+++ DATA FOR THIS EXERCISE +++

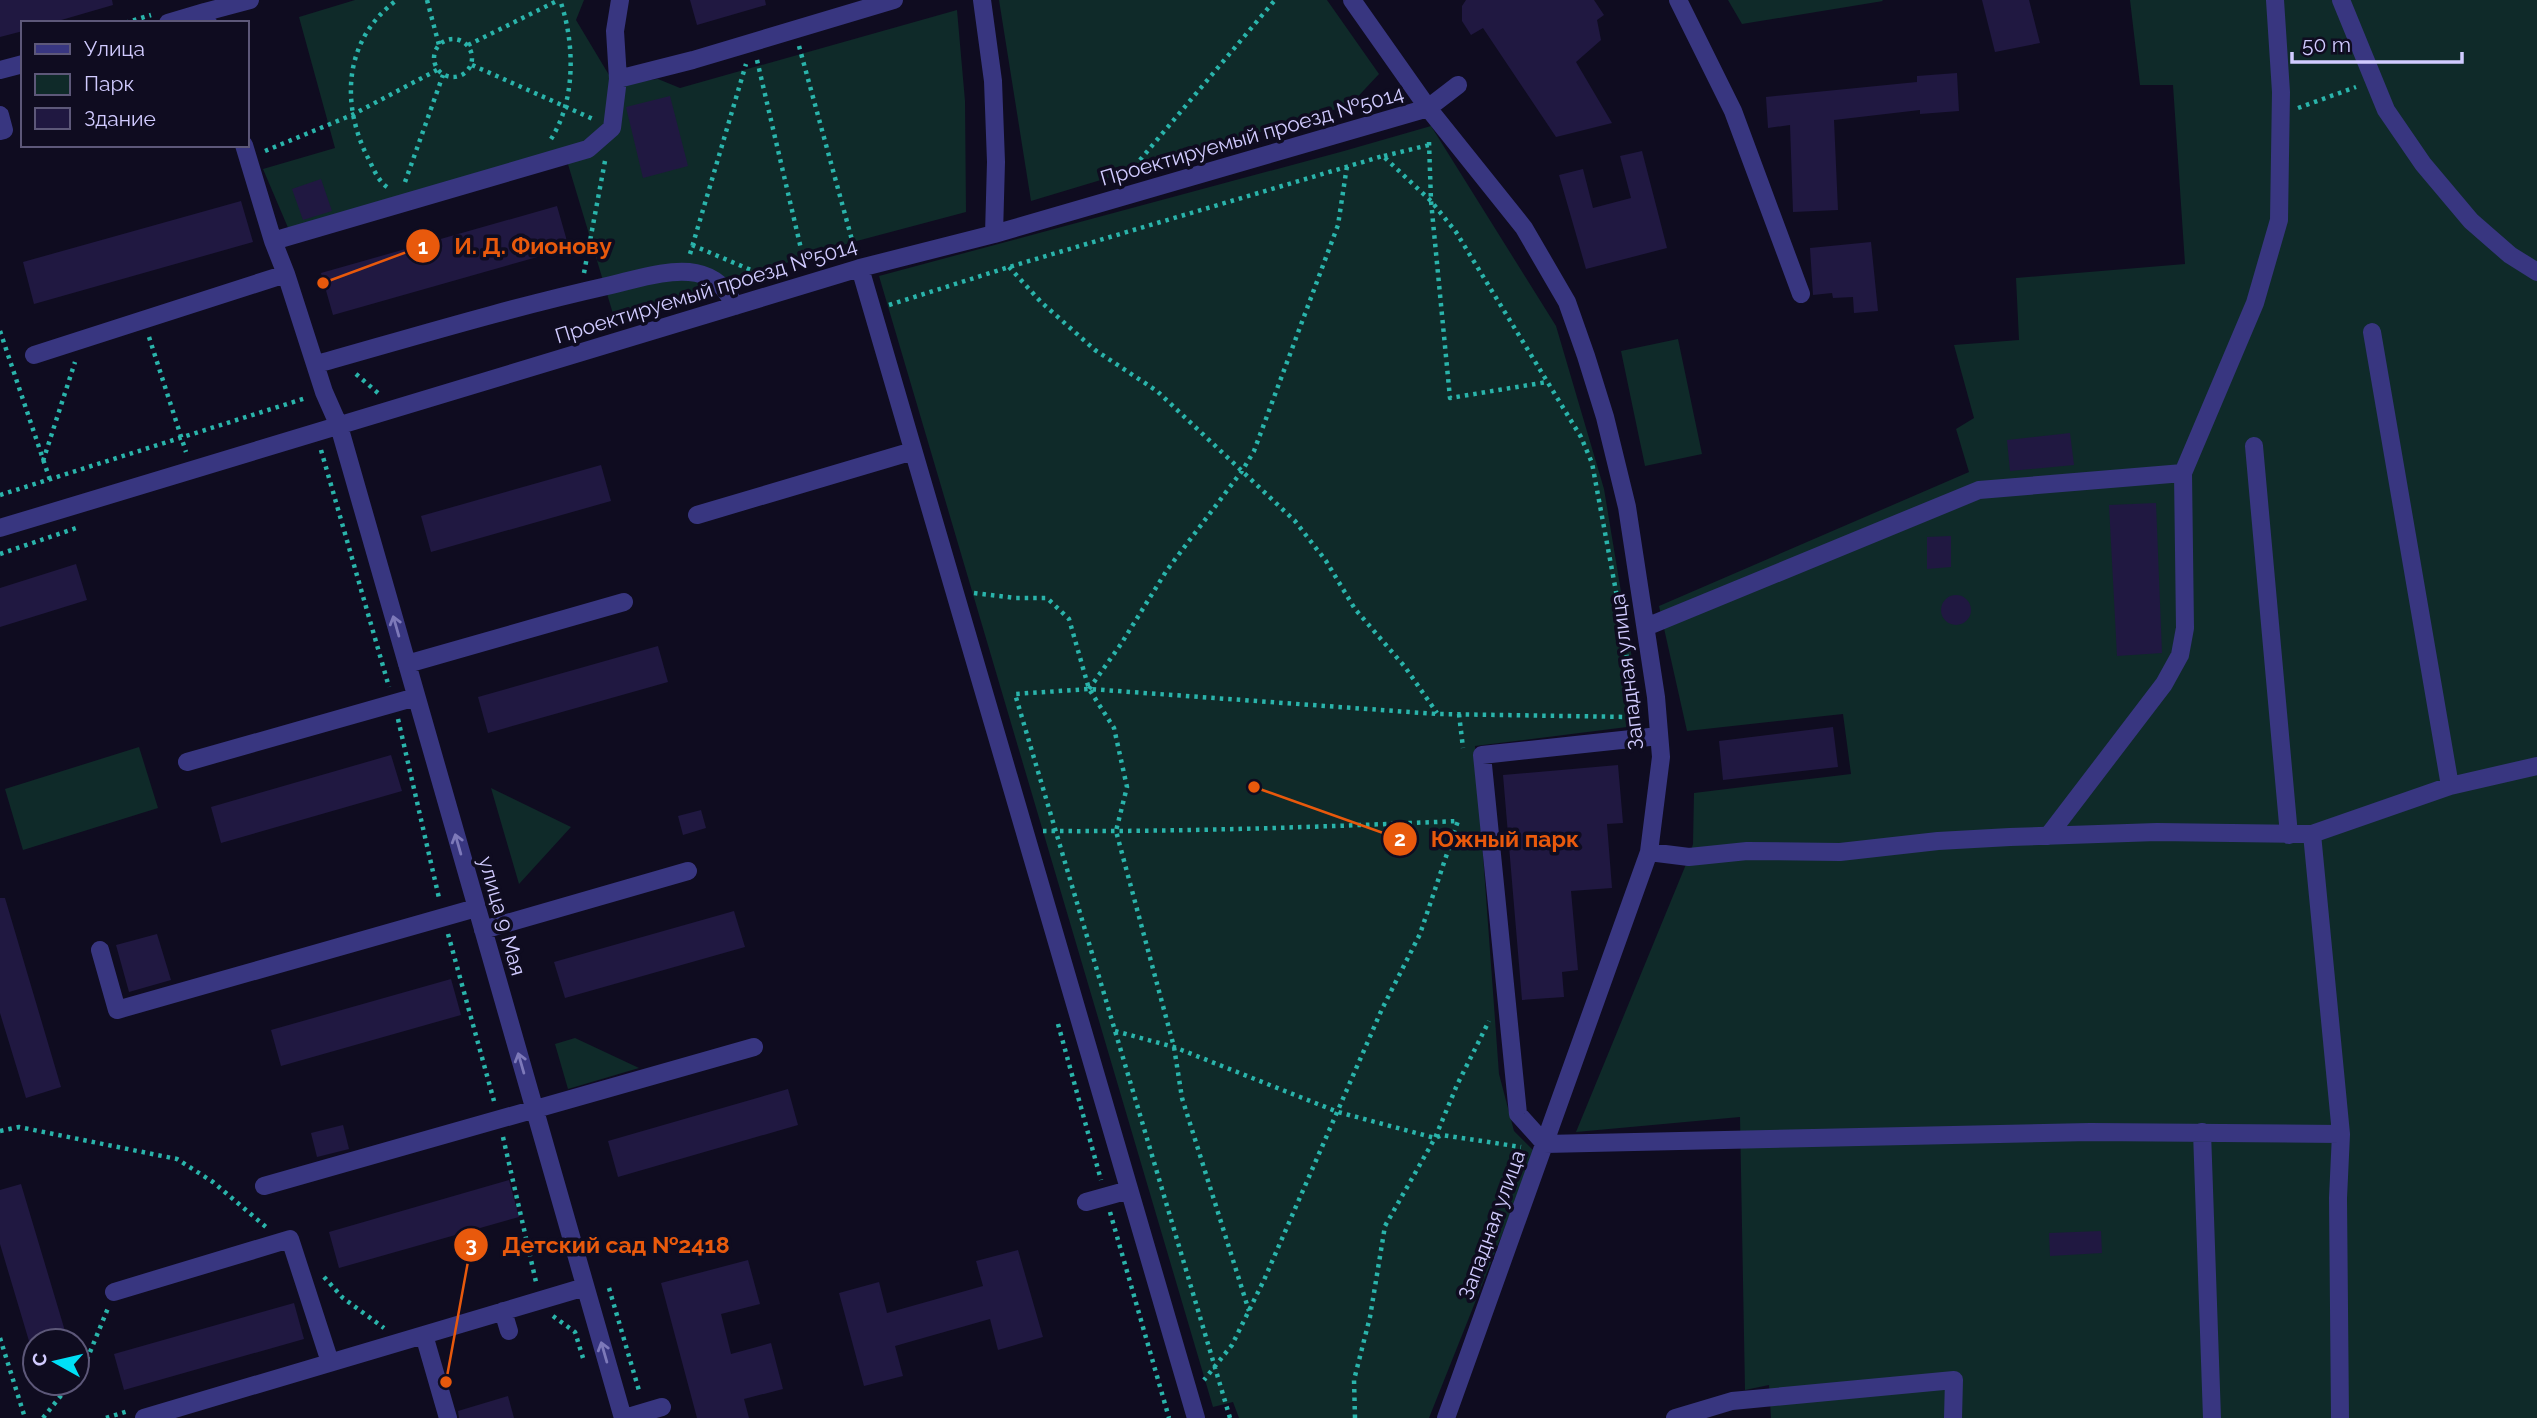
<svg xmlns="http://www.w3.org/2000/svg" width="2537" height="1418" viewBox="0 0 2537 1418" font-family="Raleway,sans-serif">
  <rect width="100%" height="100%" fill="#0f0c20"/>
  <path fill="#0f2a29" d="M355,0H584L576,20L615,85L658,79L680,88L957,10L965,101L966,212L853,242L614,317L564,151L289,230L263,169L335,148L299,17Z
    M999,0H1327L1379,74L1350,105L1031,201Z
    M1728,0H1882L1883,1L1742,24Z
    M2130,0H2537V1418H1771L1769,1385L1745,1390L1740,1117L1576,1132L1689,857L1693,844L1694,793L1851,774L1843,714L1687,731L1659,606L1969,472L1956,429L1974,418L1954,345L2019,340L2016,278L2185,264L2173,85H2140Z
    M1431,126L1556,326L1604,489L1643,725L1475,746L1499,1074L1514,1131L1535,1152L1429,1418H1239L1233,1402L1213,1407L879,276L1344,151Z
    M1678,339L1702,454L1645,466L1621,351Z
    M139,747L158,808L23,850L5,789Z
    M491,788L571,827L519,884Z
    M575,1038L639,1068L568,1089L555,1044Z"/>
  <path fill="#201841" d="M0,0H112L113,5L51,23H23V31L0,37Z
    M690,0H765L766,5L697,25Z
    M1466,0H1594L1604,15L1597,20L1601,40L1576,62L1612,123L1556,137L1483,28L1471,35L1462,21V6Z
    M1982,0H2029L2040,43L1995,52Z
    M1957,73L1959,111L1920,114V110L1834,120L1838,210L1793,212L1790,125L1768,128L1766,97L1917,82V76Z
    M670,96L688,166L643,178L626,107Z
    M1642,151L1667,248L1586,269L1559,175L1583,169L1593,208L1631,198L1620,156Z
    M321,179L332,211L303,220L292,189Z
    M241,201L253,242L34,304L23,262Z
    M557,206L569,248L333,315L321,273Z
    M1871,242L1878,311L1854,313L1853,297L1833,298L1832,293L1813,295L1810,248Z
    M2070,433L2074,465L2010,471L2007,440Z
    M601,465L611,501L431,552L421,516Z
    M2156,503L2162,653L2117,656L2109,505Z
    M1951,536V567L1927,569V537Z
    M76,564L87,600L0,627V588Z
    M1941 610a15 15 0 1 1 30 0a15 15 0 1 1-30 0Z
    M658,646L668,682L488,733L478,697Z
    M1833,727L1838,767L1723,780L1719,741Z
    M391,755L402,791L221,843L211,807Z
    M1618,765L1623,823L1607,824L1612,888L1571,891L1578,970L1562,972L1564,997L1522,1000L1503,775Z
    M701,810L706,828L683,835L678,816Z
    M0,898H5L61,1087L26,1098L0,1013Z
    M734,911L745,947L565,998L554,962Z
    M157,934L171,980L129,992L116,945Z
    M451,979L461,1015L281,1066L271,1030Z
    M788,1089L798,1125L618,1177L608,1141Z
    M343,1125L349,1149L317,1157L311,1133Z
    M509,1180L519,1217L339,1268L329,1232Z
    M21,1184L68,1341H29L0,1244V1190Z
    M2101,1231L2102,1253L2050,1256L2049,1233Z
    M1018,1250L1043,1337L998,1350L990,1319L895,1346L903,1376L864,1386L839,1293L879,1282L887,1313L983,1286L976,1261Z
    M748,1260L760,1304L721,1314L731,1354L771,1343L783,1389L744,1399L749,1418H697L661,1283Z
    M294,1303L304,1339L124,1390L114,1354Z
    M508,1396L514,1418H459L458,1411Z"/>
  <g fill="none" stroke-linecap="round" stroke-linejoin="round">
    <path stroke="#2ab4ab" stroke-width="4.5" stroke-dasharray="3.5 5" stroke-linecap="butt" d="M427,0L439,45
      M125,23L151,15
      M434 58a19 19 0 1 1 38 0a19 19 0 1 1-38 0Z
      M468,45L559,0
      M799,46L855,251
      M757,60L805,266
      M472,65L593,119
      M2298,108L2356,87
      M551,139C576,100 575,43 560,0
      M1429,142L1431,201L1450,398L1547,382
      M265,151L352,115L437,70
      M1384,156L1429,145
      M1129,173L1275,0
      M405,182L443,75
      M387,187C377,180 373,167 367,156C340,101 345,38 397,0
      M692,245L765,276
      M690,254L746,64
      M1009,267L1041,302L1095,350L1157,391L1295,521L1326,561L1355,609L1405,667L1437,713
      M584,273L605,161
      M889,305L1009,267L1383,156L1431,201L1456,232L1581,437L1592,463L1623,629
      M0,331L50,480
      M149,337L186,452
      M356,374L378,393
      M321,450L389,687
      M43,461L75,362
      M0,495L306,398
      M0,554L79,527
      M974,593L1016,598H1047L1069,619L1089,689L1114,728L1127,787L1116,831L1174,1047L1182,1098L1249,1311
      M1624,638L1636,718
      M1089,689L1121,644L1167,570L1242,471L1254,451L1338,225L1347,166
      M1459,714L1463,748
      M398,719L439,898
      M1043,831C1181,832 1320,827 1458,821L1420,934L1382,1009L1264,1280L1232,1345L1204,1380
      M448,934L494,1101
      M1058,1024L1101,1180
      M1115,1031L1174,1047L1338,1112L1435,1138L1442,1135L1521,1147
      M0,1131L19,1127L177,1159L213,1182L266,1227
      M503,1137L536,1282
      M1110,1212L1169,1418
      M324,1277L343,1298L384,1328
      M609,1288L640,1394
      M553,1316L575,1332L583,1358
      M0,1338L25,1418
      M77,1374L88,1357L108,1308
      M43,1418L71,1383
      M106,1418L128,1411
      M1230,1418L1015,694L1089,689L1437,714L1630,717
      M1355,1418L1354,1380L1370,1317L1385,1226L1435,1138L1457,1085L1489,1021"/>
    <path stroke="#383680" stroke-width="18" d="M620,0L615,31L618,79L693,60L894,0
      M982,0L993,81L996,162L994,234
      M1352,0L1428,108L1524,228L1567,302L1586,356L1605,417L1627,507L1656,697L1661,757L1649,852L1446,1418
      M1678,0L1733,111L1801,294
      M2341,0L2386,110L2423,164L2471,221L2510,255L2537,272
      M168,23L205,12
      M208,23L205,12L250,0
      M0,70L23,64
      M0,115L4,130L0,131
      M244,145L273,241L286,274L324,392L339,426L623,1418
      M273,241L588,149L612,128L618,79
      M860,268L1196,1418
      M2372,332L2450,786
      M34,355L286,274
      M317,364C413,337 509,308 607,286C634,280 668,268 696,273C717,277 726,289 735,306
      M2254,446L2289,835
      M697,515L913,451
      M0,528L860,268L994,234L1428,108L1458,85
      M1646,627L1979,490L2183,473
      M407,664L624,602
      M1659,736L1482,755L1518,1114L1545,1144L2090,1132L2341,1134
      M187,762L416,697
      M2312,834L2341,1134L2338,1198L2340,1418
      M2048,836L2164,684L2180,655L2185,628L2183,473L2255,303L2279,220L2281,92L2275,0
      M1649,852L1689,857L1747,851L1840,852L1938,841L2010,837L2157,832L2312,834L2450,786L2537,766
      M483,930L688,871
      M100,950L117,1010L476,908
      M2202,1132L2212,1418
      M264,1186L754,1047
      M1086,1202L1129,1190
      M114,1292L290,1239L330,1362
      M503,1311L509,1331
      M424,1335L448,1418
      M144,1418L585,1287
      M625,1418L662,1407
      M1675,1418L1732,1401L1954,1380L1953,1418"/>
  </g>
  <defs><path id="oneway-shaft" d="M-6 0H5M1.5-3L5.5 0L1.5 3" fill="none" stroke-width="1.6" stroke-linecap="round" stroke-linejoin="round" transform="scale(1.75)"/></defs>
  <g stroke="#7d79b9">
    <use href="#oneway-shaft" transform="translate(396 626) rotate(-106)"/>
    <use href="#oneway-shaft" transform="translate(458 844) rotate(-106)"/>
    <use href="#oneway-shaft" transform="translate(521 1063) rotate(-106)"/>
    <use href="#oneway-shaft" transform="translate(604 1352) rotate(-106)"/>
  </g>
  <g text-anchor="middle" stroke-width="7" stroke-linejoin="round" paint-order="stroke">
    <g font-size="21" fill="#d1cbff" stroke="#0f0c20">
      <text transform="translate(1252 136) rotate(-16)" y="7">Проектируемый проезд №5014</text>
      <text transform="translate(706 291) rotate(-17)" y="7">Проектируемый проезд №5014</text>
      <text transform="translate(1627 672) rotate(-97)" y="7">Западная улица</text>
      <text transform="translate(502 916) rotate(74)" y="7">улица 9 Мая</text>
      <text transform="translate(1492 1225) rotate(-70)" y="7">Западная улица</text>
    </g>
  </g>
  <path fill="none" stroke="#e8590c" stroke-width="2.5" d="M323 283L423 246M1254 787L1400 839M446 1382L471 1245"/>
  <g fill="#e8590c" stroke="#0f0c20" stroke-width="2.5">
    <circle cx="323" cy="283" r="7"/>
    <circle cx="1254" cy="787" r="7"/>
    <circle cx="446" cy="1382" r="7"/>
    <circle cx="423" cy="246" r="18"/>
    <circle cx="1400" cy="839" r="18"/>
    <circle cx="471" cy="1245" r="18"/>
  </g>
  <g font-size="21" text-anchor="middle" font-weight="bold" fill="#fff">
    <text x="423" y="254">1</text>
    <text x="1400" y="846">2</text>
    <text x="471" y="1252">3</text>
  </g>
  <g font-size="23" text-anchor="middle" font-weight="bold" fill="#e8590c" stroke="#0f0c20" stroke-width="7" stroke-linejoin="round" paint-order="stroke">
    <text x="533" y="254">И. Д. Фионову</text>
    <text x="1505" y="847">Южный парк</text>
    <text x="616" y="1253">Детский сад №2418</text>
  </g>
  <rect x="21" y="21" width="228" height="126" fill="#0f0c20" stroke="#5d5879" stroke-width="2"/>
  <rect x="35" y="44" width="35" height="10" fill="#383680" stroke="#5d5879" stroke-width="2"/>
  <text x="84" y="56" font-size="21" fill="#d1cbff">Улица</text>
  <rect x="35" y="74" width="35" height="21" fill="#0f2a29" stroke="#5d5879" stroke-width="2"/>
  <text x="84" y="91" font-size="21" fill="#d1cbff">Парк</text>
  <rect x="35" y="108" width="35" height="21" fill="#201841" stroke="#5d5879" stroke-width="2"/>
  <text x="84" y="126" font-size="21" fill="#d1cbff">Здание</text>
  <g transform="translate(56 1362) rotate(278)"><circle r="33" fill="#0f0c20" stroke="#5d5879" stroke-width="2"/>
  <path d="M0-5L12 26L0 18L-12 26Z" fill="#00dff6"/>
  <text y="-10" font-size="19" font-weight="bold" text-anchor="middle" fill="#d1cbff">С</text>
  </g>
  <path d="M2292 52v10h170v-10" fill="none" stroke="#d1cbff" stroke-width="3.5"/>
  <text x="2302" y="52" font-size="21" fill="#d1cbff" stroke="#0f0c20" stroke-width="5" paint-order="stroke">50 m</text>
</svg>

+++

*WHAT IS REQUIRED:*
Where the string "Западная" occurs in a line of the material above, copy the whole line.

*EXERCISE RESULT:*
      <text transform="translate(1627 672) rotate(-97)" y="7">Западная улица</text>
      <text transform="translate(1492 1225) rotate(-70)" y="7">Западная улица</text>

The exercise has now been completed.